Corporate insiders are still very bullish on real estate investment trusts, but not at the heady levels of late spring and early summer when REIT prices were plunging amid a spike in long-term interest rates.

The REIT indicator tabulated at INK Research, which monitors the buying and selling of shares by officers and directors within their own businesses, currently stands at 650 per cent. That means there are over six REITs with key insider buying for every one with selling.

While interest is clearly strong in snapping up units in REITs, which remain well off 52-week highs, it's not nearly what was seen in early August, when the REIT indicator peaked at 1,600 per cent. At that point, there were 16 REITs with key insider buying for every one with selling.

Insiders have a tendency to be early in their actions, and this was on display this summer. The indicator reached its highest point a few weeks before the Aug. 30 year-to-date low in the REIT benchmark.

"REIT returns could be poised for above-average returns from this point on," Ted Dixon, CEO of INK Research, said in summing up the latest insider findings.

But investors thinking about following insiders into expanding their REIT exposure should know it's still a risky move right now. The U.S. Federal Reserve's decision last week to refrain from any tapering of its $85-billion in monthly bond purchases is favourable for income-producing securities such as REITs, since it has eased the downward pressure on bond prices. But comments from various Fed officials in recent days has left the door open to the start of the "tapering" process as early as next month, even while most market players think that's unlikely until December or later.

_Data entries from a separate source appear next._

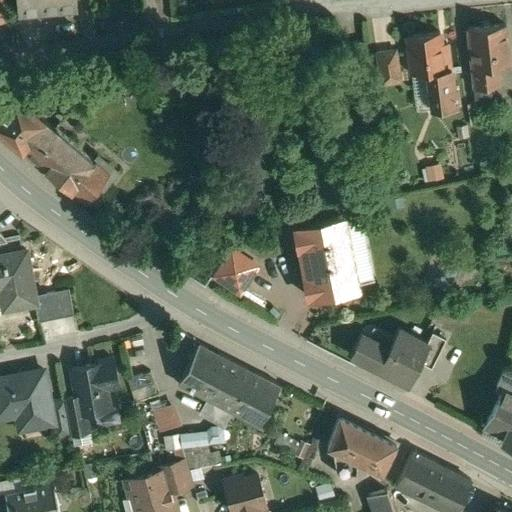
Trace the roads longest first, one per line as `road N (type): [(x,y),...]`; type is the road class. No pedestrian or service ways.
road 1 (secondary): [(511,472),(197,304)]
road 2 (residential): [(309,11),(81,45),(0,71)]
road 3 (secondary): [(197,304),(0,159)]
road 4 (residential): [(0,352),(197,304)]
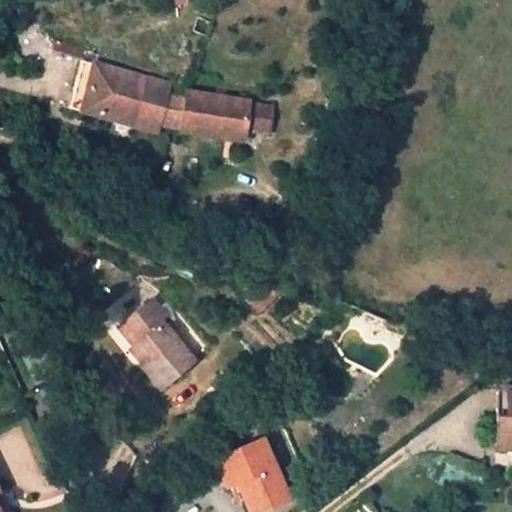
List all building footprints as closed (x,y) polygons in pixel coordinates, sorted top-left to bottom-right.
[(198,18),(192,32),(206,38),(212,24),(198,18)] [(157,126),(180,130),(185,101),(165,97),(168,86),(82,61),(68,108),(155,133),(157,126)] [(186,93),(185,101),(180,130),(180,133),(218,139),(219,130),(243,133),(243,131),(266,135),(270,110),(247,106),(248,104),(186,93)] [(258,310),(281,291),(268,276),(245,295),(258,310)] [(141,362),(140,363),(159,389),(193,361),(163,322),(170,317),(154,296),(119,322),(134,342),(147,358),(141,362)] [(129,346),(141,362),(147,358),(134,342),(129,346)] [(511,390),(499,390),(498,407),(494,407),(492,446),(511,448),(511,390)] [(262,511),(284,503),(259,439),(227,453),(238,482),(227,486),(234,502),(239,500),(243,511),(262,511)] [(227,486),(238,482),(227,453),(211,460),(222,489),(227,486)]
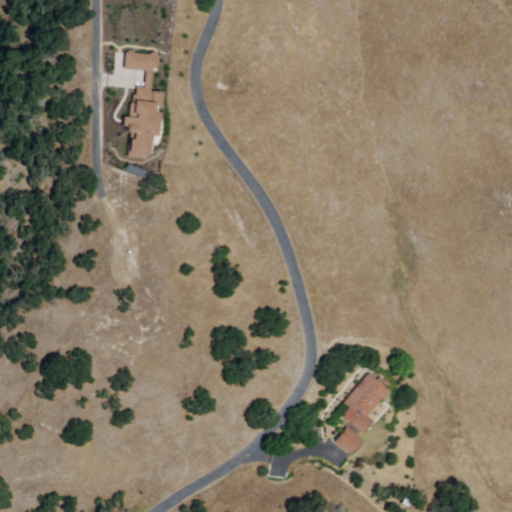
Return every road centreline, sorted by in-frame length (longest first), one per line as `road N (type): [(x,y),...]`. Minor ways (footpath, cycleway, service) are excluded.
road 1 (residential): [(214,0),(198,62),(201,106),(284,242),(310,365),(284,418),(251,452),(163,511)]
road 2 (residential): [(97,0),(100,193)]
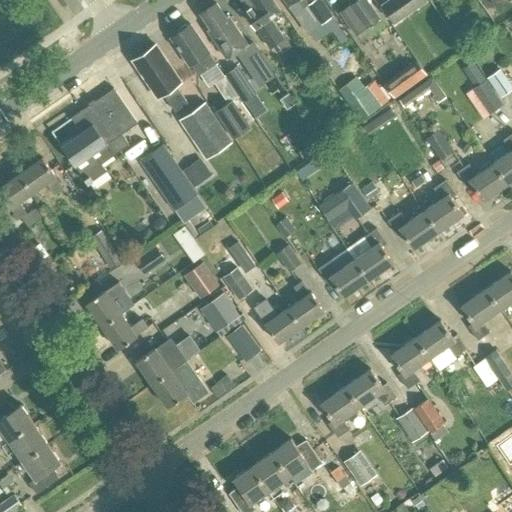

"If long-term rates do stabilize or even trend down, REITs could outperform insurers and banks which tend to do better when long-term rates are higher than short-term rates," notes Mr. Dixon. "REIT insiders seem be betting that most of the damage has already been done to their group and that chances are good for more upside over the next year."

The S&P/TSX capped REIT index is currently sitting near 150, up from around 145 in late August. But REIT prices are still nursing a lot of losses; in late May, the index was near 175.